PROBLEM TO WORK ON: Convert the text read from all the records into a JSON list of strings, with one string for each line and blank lines omitted. Leave the pictures out of the answer.

THE INPUT:
────────────────────

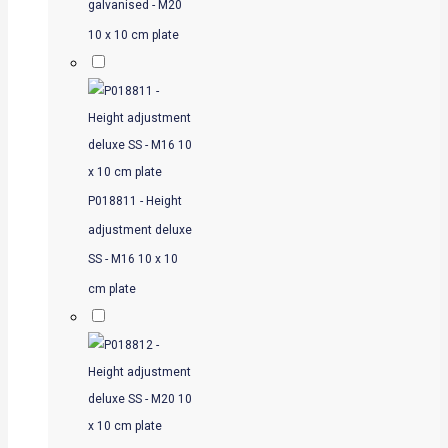
galvanised - M20
10 x 10 cm plate
P018811 - Height
adjustment deluxe
SS - M16 10 x 10
cm plate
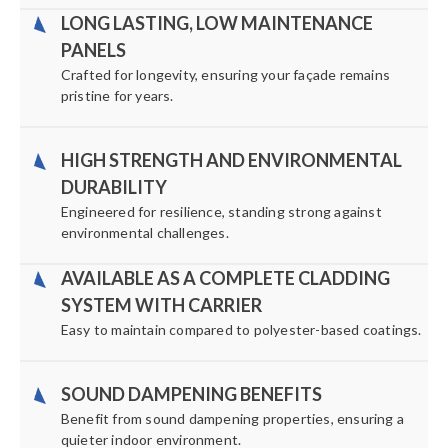
LONG LASTING, LOW MAINTENANCE
PANELS
Crafted for longevity, ensuring your façade remains
pristine for years.
HIGH STRENGTH AND ENVIRONMENTAL
DURABILITY
Engineered for resilience, standing strong against
environmental challenges.
AVAILABLE AS A COMPLETE CLADDING
SYSTEM WITH CARRIER
Easy to maintain compared to polyester-based coatings.
SOUND DAMPENING BENEFITS
Benefit from sound dampening properties, ensuring a
quieter indoor environment.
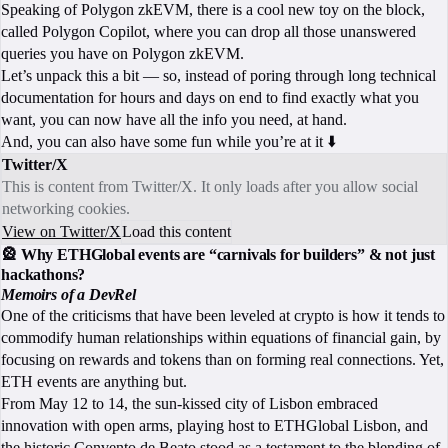
Speaking of Polygon zkEVM, there is a cool new toy on the block,
called Polygon Copilot, where you can drop all those unanswered
queries you have on Polygon zkEVM.
Let’s unpack this a bit — so, instead of poring through long technical
documentation for hours and days on end to find exactly what you
want, you can now have all the info you need, at hand.
And, you can also have some fun while you’re at it ⬇️
Twitter/X
This is content from Twitter/X. It only loads after you allow social
networking cookies.
View on Twitter/X
Load this content
🎡 Why ETHGlobal events are “carnivals for builders” & not just
hackathons?
Memoirs of a DevRel
One of the criticisms that have been leveled at crypto is how it tends to
commodify human relationships within equations of financial gain, by
focusing on rewards and tokens than on forming real connections. Yet,
ETH events are anything but.
From May 12 to 14, the sun-kissed city of Lisbon embraced
innovation with open arms, playing host to ETHGlobal Lisbon, and
the historic Convento de Beato stood as a testament to the blending of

────────────────────

YOUR RESPONSE:
[
  "galvanised - M20",
  "10 x 10 cm plate",
  "P018811 - Height",
  "adjustment deluxe",
  "SS - M16 10 x 10",
  "cm plate",
  "LONG LASTING, LOW MAINTENANCE",
  "PANELS",
  "Crafted for longevity, ensuring your façade remains",
  "pristine for years.",
  "HIGH STRENGTH AND ENVIRONMENTAL",
  "DURABILITY",
  "Engineered for resilience, standing strong against",
  "environmental challenges.",
  "AVAILABLE AS A COMPLETE CLADDING",
  "SYSTEM WITH CARRIER",
  "Easy to maintain compared to polyester-based coatings.",
  "SOUND DAMPENING BENEFITS",
  "Benefit from sound dampening properties, ensuring a",
  "quieter indoor environment.",
  "Speaking of Polygon zkEVM, there is a cool new toy on the block,",
  "called Polygon Copilot, where you can drop all those unanswered",
  "queries you have on Polygon zkEVM.",
  "Let’s unpack this a bit — so, instead of poring through long technical",
  "documentation for hours and days on end to find exactly what you",
  "want, you can now have all the info you need, at hand.",
  "And, you can also have some fun while you’re at it ⬇️",
  "Twitter/X",
  "This is content from Twitter/X. It only loads after you allow social",
  "networking cookies.",
  "View on Twitter/X",
  "Load this content",
  "🎡 Why ETHGlobal events are “carnivals for builders” & not just",
  "hackathons?",
  "Memoirs of a DevRel",
  "One of the criticisms that have been leveled at crypto is how it tends to",
  "commodify human relationships within equations of financial gain, by",
  "focusing on rewards and tokens than on forming real connections. Yet,",
  "ETH events are anything but.",
  "From May 12 to 14, the sun-kissed city of Lisbon embraced",
  "innovation with open arms, playing host to ETHGlobal Lisbon, and",
  "the historic Convento de Beato stood as a testament to the blending of"
]